Bir yerde ve bir dergi yazısında okumuş olmalıyım başlıktaki yaklaşımı. Ve unutkan biri olduğum halde, bu deyişi bir türlü unutmamışım.
Bilindiği gibi insan aklı unutkandır. Zaman içinde bir çok şeyi unutur. Unutma olayın bizde bıraktığı ize göre de değişir. Ömür boyu unutamayacaklarımız vardır, çok kısa sürede unuttuklarımız olur.
İlkokula gitmeden önceki yaşantımı tümüyle unutmuşum. Bir kaçı dışında… Bunlardan biri aynı yaşlarda komşu kızıyla çarşıya gidiyoruz. Bir bina kiremitlerini aktarırken kırıkları da yola atmış. Tam oradan geçerken düşüp alnımın yarıldığını anımsarım .Sonrasını da anımsıyorum ama gerek yok.
Aradan yıllar geçti, unutmamışım ;unutamam da.Çünkü alnımda izi durmakta.
Ancak bu yaşlara geldik, bazen dün ne yediğimizi bile unutabiliyoruz..
İnsanın kişiliğini etkileyen, davranışlarını bozan yumağın içinde yaşıyoruz. İçinde büyüdüğümüz ve yaşadığını sosyal çevreden bir çok olumlu şeyler aldığımız gibi, olumsuzluklar da yakamızı bırakmaz.
İşte böyle etkilenen tiplerde dengesizlikler oluşur. Yazarın dediği gibi, Çevremiz dinlemesini öğrenmeden dolup taşar. Çenesi hiç kapanmayanlara ruh sağlığı hocamız “Ağız ishali” ne yakalanmış derdi. Çok konuşanların yalan- yanlış dayanakları da eksik olmaz. Öyle boş ve sürekli konuşurlar ki, dinlerken ya sıkılırsınız ki, böyle durumlarda kaçacak delik aranır ya da uykunuz gelir. Bunlara; çenebaz, çenesi düşük … deyişlerle yaklaşılır. Her yerde her zaman rastladığımız bu tipler, kendisini üstelik bilgiç ve üstün sanır. Boş konuşanlar bazen konuştukları kişilerle alay vari de yaklaşarak, dalgasını geçtiğini sanırlar. Oysa neler kaybettiklerinin ayırdında değillerdir. Kaddafi, Hitler, Mussolini, bu gruba girer mi, kestiremiyorum, doğrusu. Ama sağlıklı olmadıkları söylenebilir. “Söz gümüşse Sükut altındır” Bu güzel söz unutulmamalı kanımca…

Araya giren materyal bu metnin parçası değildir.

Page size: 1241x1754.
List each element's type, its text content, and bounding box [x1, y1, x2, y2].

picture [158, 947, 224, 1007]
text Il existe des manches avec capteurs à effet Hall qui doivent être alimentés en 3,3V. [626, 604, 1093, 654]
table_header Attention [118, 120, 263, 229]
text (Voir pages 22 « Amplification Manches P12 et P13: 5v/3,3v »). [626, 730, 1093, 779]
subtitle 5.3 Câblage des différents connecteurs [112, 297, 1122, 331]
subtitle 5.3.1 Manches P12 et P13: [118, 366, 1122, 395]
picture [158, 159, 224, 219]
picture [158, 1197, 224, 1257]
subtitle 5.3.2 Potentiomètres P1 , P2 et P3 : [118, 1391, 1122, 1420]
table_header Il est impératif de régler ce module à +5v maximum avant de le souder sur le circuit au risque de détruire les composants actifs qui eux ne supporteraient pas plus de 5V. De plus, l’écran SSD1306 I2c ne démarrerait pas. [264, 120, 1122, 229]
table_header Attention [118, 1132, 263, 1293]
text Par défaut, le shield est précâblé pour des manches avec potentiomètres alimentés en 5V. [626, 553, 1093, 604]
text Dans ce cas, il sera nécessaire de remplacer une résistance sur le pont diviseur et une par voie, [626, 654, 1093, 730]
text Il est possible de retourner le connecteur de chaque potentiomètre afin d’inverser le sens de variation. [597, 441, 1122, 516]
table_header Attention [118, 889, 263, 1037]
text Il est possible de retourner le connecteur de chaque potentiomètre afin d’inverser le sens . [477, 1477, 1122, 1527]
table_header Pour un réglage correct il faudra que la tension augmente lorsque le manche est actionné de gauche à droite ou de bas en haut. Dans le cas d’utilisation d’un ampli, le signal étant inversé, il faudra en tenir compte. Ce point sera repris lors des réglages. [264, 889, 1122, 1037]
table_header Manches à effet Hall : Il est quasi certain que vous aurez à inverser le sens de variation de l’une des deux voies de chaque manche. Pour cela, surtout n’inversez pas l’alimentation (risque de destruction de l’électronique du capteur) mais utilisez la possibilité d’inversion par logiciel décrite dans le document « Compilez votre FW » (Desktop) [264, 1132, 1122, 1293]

Okumadan yazmaksa bir başka girdap. Tarlaya tohum atmadan, gübrelemeden, sulamadan,yabani otlarından ayıklamadan ürün beklemeye benzer bu. O tarladan çıksa, çıksa ayrıkotu ya da başka yabani otlar çıkar. Oysa sanat; güzeli, güzelliği, yararlıyı.. arar.
Her dönemde şairler ve yazarlar sevilmemiş, istenmemiş. Nedendir bilinmez ama galiba zülfüyare dokundukları için. Şair dost bir başka kitabında (ŞAİRve ŞİİR-yazılar-) kitabında. Bir Bulgar şairin kurşuna dizildiğinden söz eder. Nikola Vaptsarov kurşuna dizilmeden önce hücresine; hem de kanıyla şunları yazmış :
“Kavga zor ve acımasız / Kavga söylenenler gibi destansı/Ben yıkıldım. Ötekiler alır yerimi/ Tek bir isim nedir ki?”- “Sonra idam taburu- kurtlar/Basit bir mantık gidişi bu./Fakat seninle olacağım fırtınada/Halkım,çünkü sevdik seni” (Vaptsarov).
Okumadan yazanların içinde kendini şair sananlar da var. H.H.Yalvaç aynı yapıtında belki de böyleleri için şiir tanımları da verir. İşte bazıları:
*Şiirsiz yaşam, yaşam olmaz.
*Şiiri sevmeyenler insanı da sevmezler.
*Erkekler ilk şiirlerini sevgililerine yazarlar. Kadınlar ise düşlerine. (Şaka)
* Bir kedinin şiirden anlaması imkansız gibidir ama şiire girmesi normaldir.
* Şiir fenerle aranmaz.
* Meşhur olmak için şiire sarılanlar, meşhur olamadıklarını anladıklarında ancak şiiri anlarlar.
*Şairler şairleri sevdiğinde şiir adam olacaktır.
* Şiirin depremi doğal depremlere benzemez. Birinin yarası sarılır, diğerinin ki olanaksızdır.
NOT: Kitap SONE yayınlarınca basılmıştır.